▸ **WHAT TO PRODUCE**
Answer the following questions using the post on the web as the new app store.
1. Through what does most of the mobile business of the two retail chains come?
2. Which service uses the iPad as its primary web platform?
3. Which app does the reply by Christopher Keene name as a UI-intensive consumer app likely to stay native?

▸ **EXCERPT**
:::::
Tuesday, October 04, 2011

The Web is the New App Store

I attended the GigaOm Mobilize conference (where VMware was well represented by CTO Steve Herrod) and came away with a few observations that are relevant for our overall mobile strategy:
  1. The web is the new app store. I had dinner with the heads of mobile for two large retail chains. Although each of them have multiple App Store apps, the vast majority of their mobile business is coming through the safari browser and not the app store. Consumer behavior is to go to the web to buy things, even on mobile.
  2. There are only two mobile markets, native iPhone and mobile web.The shift to HTML5 (+Phone gap if necessary) is happening rapidly. Almost every speaker talked of the html5/jquery/phonegap stack with a few native iPhone holdouts (e.g., gaming, iPhone only apps like Hipmonk). Phone gap allows html5 apps to access native smartphone features and be packaged for native app stores, effectively erasing the lines between html5 and native. There was zero discussion of native development for Android or any other non-iPhone platform.
Here are some intriguing, but less well formed conference themes:
  • Notifications are the "home page" for mobile apps. Mobile apps force developers to rethink and simplify enterprise apps - making them more modular and "attention-driven"
  • iPad is rapidly changing expectations about how web apps work. SalesForce's Do.com is using the iPad as their primary web platform and porting from there to browsers and smartphones.

2 comments:

Anonymous said...

Do you think that writers of iPhone apps will eventually give up and deliver the functions via a web app?

There are so many specialized apps on iPhones but if PhoneGap gives you enough device control and access, I don't see why iPhone app authors go that way too.

Daniel

Christopher Keene said...

I think some iPhone developers will go with HTML5 mobile web delivery, primarily for less UI-intensive business apps. UI intensive, consumer apps like Angry Birds are likely to go native for the forseeable future.
:::::
▸ **ENTRIES PROVIDED**

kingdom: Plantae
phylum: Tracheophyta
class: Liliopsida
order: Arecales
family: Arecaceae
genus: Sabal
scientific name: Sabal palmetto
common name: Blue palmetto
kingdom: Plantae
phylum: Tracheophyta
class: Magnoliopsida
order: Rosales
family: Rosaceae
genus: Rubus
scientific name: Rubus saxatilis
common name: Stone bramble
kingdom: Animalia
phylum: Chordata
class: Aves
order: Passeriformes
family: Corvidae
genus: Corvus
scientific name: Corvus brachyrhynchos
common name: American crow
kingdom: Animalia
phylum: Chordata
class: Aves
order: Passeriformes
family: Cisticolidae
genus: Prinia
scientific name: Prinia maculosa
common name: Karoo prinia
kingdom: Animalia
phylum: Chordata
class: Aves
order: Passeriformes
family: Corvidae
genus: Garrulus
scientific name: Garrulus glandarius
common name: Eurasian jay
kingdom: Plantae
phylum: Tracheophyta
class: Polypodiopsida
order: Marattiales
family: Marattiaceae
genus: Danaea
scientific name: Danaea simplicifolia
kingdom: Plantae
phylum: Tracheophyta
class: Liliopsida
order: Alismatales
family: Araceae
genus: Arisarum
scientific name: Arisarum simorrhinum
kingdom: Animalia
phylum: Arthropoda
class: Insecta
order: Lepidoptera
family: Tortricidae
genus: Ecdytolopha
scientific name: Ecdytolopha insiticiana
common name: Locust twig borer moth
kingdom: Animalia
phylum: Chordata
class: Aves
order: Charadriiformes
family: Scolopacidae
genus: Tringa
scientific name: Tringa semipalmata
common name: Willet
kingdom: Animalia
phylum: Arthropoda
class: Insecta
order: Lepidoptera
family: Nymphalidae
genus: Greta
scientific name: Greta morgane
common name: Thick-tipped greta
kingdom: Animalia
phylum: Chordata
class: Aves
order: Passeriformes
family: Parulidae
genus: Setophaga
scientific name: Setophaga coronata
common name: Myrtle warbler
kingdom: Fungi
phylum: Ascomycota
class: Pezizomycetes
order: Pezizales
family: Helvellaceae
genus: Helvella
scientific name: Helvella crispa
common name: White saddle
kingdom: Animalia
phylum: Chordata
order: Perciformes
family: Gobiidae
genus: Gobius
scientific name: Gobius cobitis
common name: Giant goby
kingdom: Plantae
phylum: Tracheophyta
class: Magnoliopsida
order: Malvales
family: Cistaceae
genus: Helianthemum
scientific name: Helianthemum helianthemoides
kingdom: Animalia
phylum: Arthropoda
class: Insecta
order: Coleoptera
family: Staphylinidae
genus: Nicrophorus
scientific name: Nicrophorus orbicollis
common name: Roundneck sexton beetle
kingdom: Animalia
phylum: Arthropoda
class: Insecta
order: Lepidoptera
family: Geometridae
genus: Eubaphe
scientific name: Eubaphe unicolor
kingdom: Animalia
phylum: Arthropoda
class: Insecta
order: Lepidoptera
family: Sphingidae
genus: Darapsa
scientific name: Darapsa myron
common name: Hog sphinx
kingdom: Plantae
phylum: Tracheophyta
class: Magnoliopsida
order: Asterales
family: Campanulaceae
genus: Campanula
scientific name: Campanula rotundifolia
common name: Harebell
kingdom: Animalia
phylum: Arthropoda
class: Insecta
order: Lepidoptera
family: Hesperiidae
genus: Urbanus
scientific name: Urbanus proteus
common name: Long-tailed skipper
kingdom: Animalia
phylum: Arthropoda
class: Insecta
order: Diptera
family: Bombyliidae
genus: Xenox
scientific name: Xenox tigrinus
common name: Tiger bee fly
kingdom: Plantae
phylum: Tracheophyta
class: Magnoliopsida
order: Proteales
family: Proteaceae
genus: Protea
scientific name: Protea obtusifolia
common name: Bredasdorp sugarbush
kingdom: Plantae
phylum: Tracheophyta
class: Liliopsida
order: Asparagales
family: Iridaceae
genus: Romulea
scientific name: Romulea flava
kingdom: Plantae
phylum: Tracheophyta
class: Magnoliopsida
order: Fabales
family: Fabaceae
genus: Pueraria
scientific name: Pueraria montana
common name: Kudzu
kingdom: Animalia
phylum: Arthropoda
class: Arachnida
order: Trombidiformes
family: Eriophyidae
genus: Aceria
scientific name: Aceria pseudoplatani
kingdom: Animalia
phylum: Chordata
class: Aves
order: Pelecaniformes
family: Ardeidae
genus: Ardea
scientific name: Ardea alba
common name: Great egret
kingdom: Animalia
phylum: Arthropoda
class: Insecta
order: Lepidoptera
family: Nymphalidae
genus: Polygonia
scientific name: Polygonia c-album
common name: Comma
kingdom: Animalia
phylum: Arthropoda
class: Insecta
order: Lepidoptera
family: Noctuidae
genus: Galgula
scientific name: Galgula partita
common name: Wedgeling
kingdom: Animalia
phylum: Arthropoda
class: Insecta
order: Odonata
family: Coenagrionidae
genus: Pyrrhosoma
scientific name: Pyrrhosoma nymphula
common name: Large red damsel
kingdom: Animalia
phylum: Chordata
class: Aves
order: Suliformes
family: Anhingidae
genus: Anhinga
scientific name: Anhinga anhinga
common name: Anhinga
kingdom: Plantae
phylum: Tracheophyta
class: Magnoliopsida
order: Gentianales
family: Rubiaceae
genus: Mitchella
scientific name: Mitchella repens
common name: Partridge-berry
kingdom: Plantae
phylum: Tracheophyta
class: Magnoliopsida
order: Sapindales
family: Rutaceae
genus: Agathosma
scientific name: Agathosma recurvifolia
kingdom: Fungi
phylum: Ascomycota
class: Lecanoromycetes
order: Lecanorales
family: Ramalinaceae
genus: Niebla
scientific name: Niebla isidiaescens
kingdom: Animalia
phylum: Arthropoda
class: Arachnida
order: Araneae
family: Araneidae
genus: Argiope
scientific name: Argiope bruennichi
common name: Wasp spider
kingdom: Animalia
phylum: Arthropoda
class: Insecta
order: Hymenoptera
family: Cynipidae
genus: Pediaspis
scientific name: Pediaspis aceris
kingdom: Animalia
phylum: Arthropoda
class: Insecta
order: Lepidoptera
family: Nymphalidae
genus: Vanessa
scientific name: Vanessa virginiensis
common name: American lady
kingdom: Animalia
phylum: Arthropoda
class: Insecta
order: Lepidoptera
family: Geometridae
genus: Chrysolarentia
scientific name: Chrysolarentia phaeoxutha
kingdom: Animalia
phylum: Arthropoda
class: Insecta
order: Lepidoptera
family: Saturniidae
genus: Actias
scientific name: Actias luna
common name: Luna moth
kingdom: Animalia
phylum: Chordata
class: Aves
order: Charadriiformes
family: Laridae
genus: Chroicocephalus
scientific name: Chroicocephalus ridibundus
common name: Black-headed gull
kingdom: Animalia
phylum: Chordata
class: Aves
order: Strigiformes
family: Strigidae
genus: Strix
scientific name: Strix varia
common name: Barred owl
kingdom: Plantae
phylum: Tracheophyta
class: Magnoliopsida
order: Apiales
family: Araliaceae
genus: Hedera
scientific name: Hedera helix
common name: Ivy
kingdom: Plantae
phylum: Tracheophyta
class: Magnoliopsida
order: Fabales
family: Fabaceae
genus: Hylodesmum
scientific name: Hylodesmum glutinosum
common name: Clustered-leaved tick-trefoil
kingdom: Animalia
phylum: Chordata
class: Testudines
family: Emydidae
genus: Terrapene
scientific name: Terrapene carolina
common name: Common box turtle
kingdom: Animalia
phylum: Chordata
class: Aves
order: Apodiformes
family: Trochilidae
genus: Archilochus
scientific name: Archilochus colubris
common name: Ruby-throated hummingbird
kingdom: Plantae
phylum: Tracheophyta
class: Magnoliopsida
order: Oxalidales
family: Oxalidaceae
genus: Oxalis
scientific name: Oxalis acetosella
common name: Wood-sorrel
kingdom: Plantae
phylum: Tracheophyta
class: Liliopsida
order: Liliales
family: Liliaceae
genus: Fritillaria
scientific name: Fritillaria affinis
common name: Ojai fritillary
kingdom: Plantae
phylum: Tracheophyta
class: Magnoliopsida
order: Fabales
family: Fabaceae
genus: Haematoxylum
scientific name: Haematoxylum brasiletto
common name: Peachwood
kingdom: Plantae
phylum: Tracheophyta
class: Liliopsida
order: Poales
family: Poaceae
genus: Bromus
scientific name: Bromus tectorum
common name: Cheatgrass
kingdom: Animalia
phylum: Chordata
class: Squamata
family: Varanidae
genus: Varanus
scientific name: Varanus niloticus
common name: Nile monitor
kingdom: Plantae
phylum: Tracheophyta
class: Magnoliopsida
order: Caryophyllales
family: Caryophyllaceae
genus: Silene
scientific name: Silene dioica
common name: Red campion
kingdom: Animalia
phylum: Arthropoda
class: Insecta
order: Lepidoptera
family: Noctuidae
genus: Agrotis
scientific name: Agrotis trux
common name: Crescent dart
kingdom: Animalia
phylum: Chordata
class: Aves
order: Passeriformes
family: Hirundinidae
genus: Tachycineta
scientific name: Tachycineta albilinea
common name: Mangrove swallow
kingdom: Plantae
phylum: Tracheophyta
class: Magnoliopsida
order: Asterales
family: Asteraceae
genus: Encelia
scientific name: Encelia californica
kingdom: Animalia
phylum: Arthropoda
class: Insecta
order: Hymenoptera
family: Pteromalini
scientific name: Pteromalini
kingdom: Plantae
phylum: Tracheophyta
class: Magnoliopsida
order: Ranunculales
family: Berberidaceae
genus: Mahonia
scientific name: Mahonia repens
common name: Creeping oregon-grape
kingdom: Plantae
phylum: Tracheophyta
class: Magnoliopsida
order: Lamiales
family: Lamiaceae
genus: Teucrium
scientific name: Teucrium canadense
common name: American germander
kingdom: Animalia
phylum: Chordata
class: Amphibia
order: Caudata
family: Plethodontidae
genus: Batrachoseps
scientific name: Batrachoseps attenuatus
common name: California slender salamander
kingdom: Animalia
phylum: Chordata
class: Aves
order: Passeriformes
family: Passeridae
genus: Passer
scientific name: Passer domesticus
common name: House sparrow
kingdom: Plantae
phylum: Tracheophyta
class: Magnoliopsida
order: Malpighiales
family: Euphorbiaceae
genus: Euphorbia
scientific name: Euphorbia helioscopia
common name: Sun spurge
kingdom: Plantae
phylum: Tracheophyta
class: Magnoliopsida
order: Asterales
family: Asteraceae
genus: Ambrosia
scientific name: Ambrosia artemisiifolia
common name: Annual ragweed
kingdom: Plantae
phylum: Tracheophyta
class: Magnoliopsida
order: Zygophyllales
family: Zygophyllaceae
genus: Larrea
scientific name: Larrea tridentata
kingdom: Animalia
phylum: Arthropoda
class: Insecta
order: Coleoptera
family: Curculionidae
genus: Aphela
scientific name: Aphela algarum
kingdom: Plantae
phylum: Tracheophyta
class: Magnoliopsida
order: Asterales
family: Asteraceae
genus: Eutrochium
:::::
▸ **YOUR SOLUTION**
1. The safari browser
2. SalesForce's Do.com
3. Angry Birds